La procédure d’évaluation et le régime indemnitaire souffrent des mêmes insuffisances. Les différents bilans se suivent et pointent toujours les mêmes manquements, que devrait confirmer celui de la campagne d’évaluations 2024 sans pouvoir en disposer à ce jour, contrairement aux années précédentes. Si nous reconnaissons les efforts faits pour disposer d’éléments plus tangibles, il s’agit encore de conditions qui reviennent à piloter les RH des corps de direction avec une visibilité réduite.
Si elles ne sont pas révélées, les défaillances dans l’évaluation sont bien présentes sur le terrain et fragilisent trop souvent la gestion des carrières et des compétences, tout en exacerbant les disparités régionales pour les chefs d’établissement et les adjoints. De plus, les distinctions injustifiées et les disparités croissantes entre les trois corps sont autant d’atteintes à leur cohésion et à leur attractivité.
L’ordre du jour de cette séance du CCN consacrée à la détermination du nombre de places aux concours 2025, met une fois de plus en lumière l’urgence de répondre aux enjeux d’attractivité des corps de direction de la fonction publique hospitalière.

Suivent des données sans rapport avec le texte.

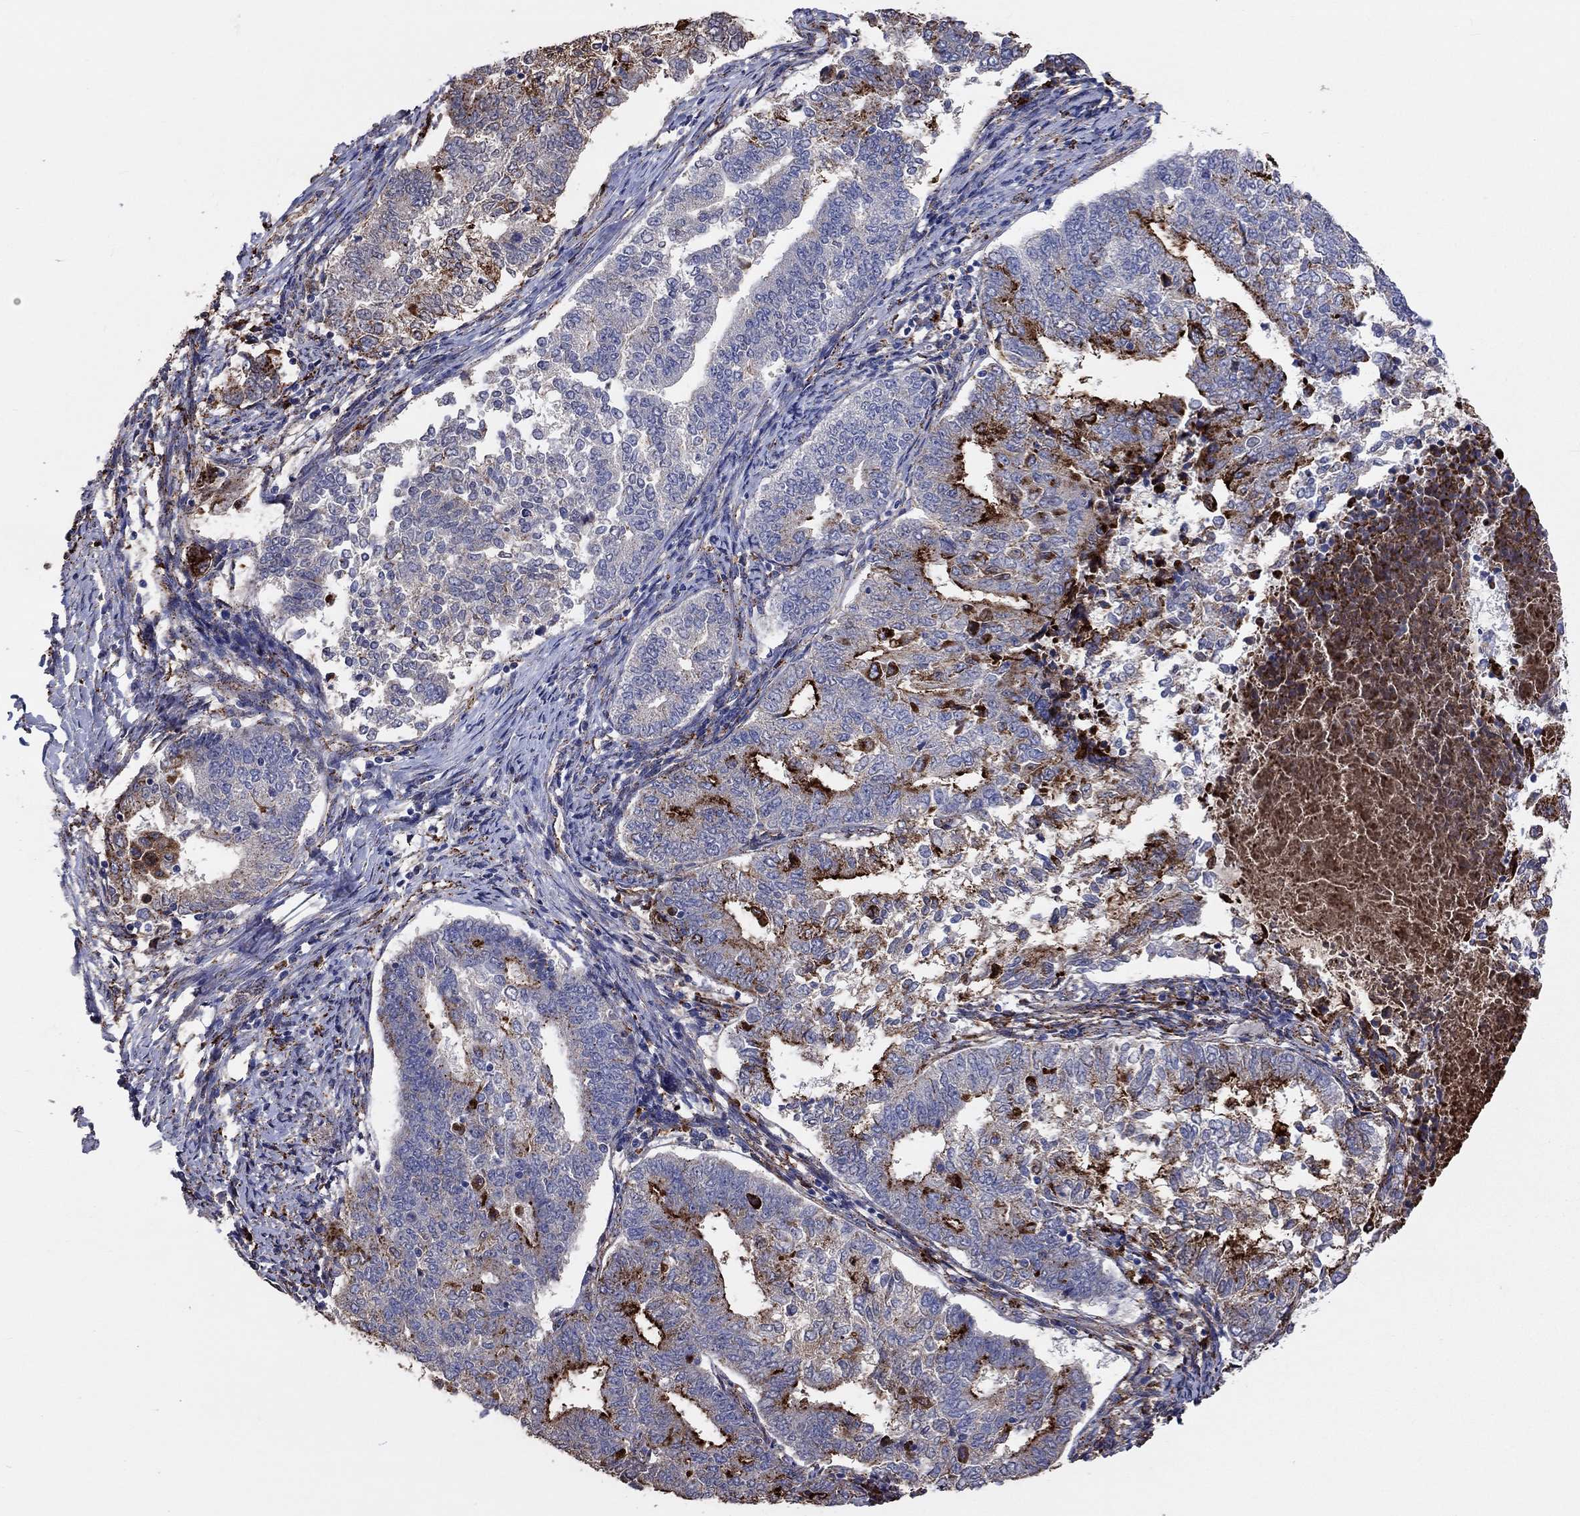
{"staining": {"intensity": "strong", "quantity": "<25%", "location": "cytoplasmic/membranous"}, "tissue": "endometrial cancer", "cell_type": "Tumor cells", "image_type": "cancer", "snomed": [{"axis": "morphology", "description": "Adenocarcinoma, NOS"}, {"axis": "topography", "description": "Endometrium"}], "caption": "An IHC photomicrograph of neoplastic tissue is shown. Protein staining in brown highlights strong cytoplasmic/membranous positivity in endometrial cancer within tumor cells. (Stains: DAB (3,3'-diaminobenzidine) in brown, nuclei in blue, Microscopy: brightfield microscopy at high magnification).", "gene": "CTSB", "patient": {"sex": "female", "age": 65}}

Le calibrage des concours reflète une tentative de prendre en compte les besoins en postes vacants et les départs à la retraite. Mais les derniers résultats montrent une désaffectation qui s’exprime sévèrement : aucune promotion entrant en 2025 à l’EHESP ne fait le plein des places déterminées pour les formations. Sur le volet spécifique des attachés d’administration hospitalière, le manque d’ambition est flagrant. Là aussi, une avancée dans les conditions de rémunération, surtout le régime indemnitaire, est indispensable pour restaurer l’attractivité du concours. La réforme de l’IFSE appliquée trop souvent de façon malthusienne ne l’a pas permis.
Pour l’ensemble des corps, le SYNCASS-CFDT réaffirme que la modernisation des concours et l’ajustement des effectifs ne suffiront pas. Il est impératif que ces mesures s’inscrivent dans une dynamique globale, portée par une réforme ambitieuse et cohérente.
Le SYNCASS-CFDT réfute l’approche par la fragmentation des fonctions de direction au sein de la FPH. Cette méthode constitue un risque sérieux pour la cohésion des équipes et l’efficacité du pilotage des établissements et structures. Il est impératif de reconnaître tous les directeurs comme des acteurs à part entière de la haute fonction publique, contribuant collectivement à la bonne marche de notre système de santé, et qu’il convient de soutenir pleinement.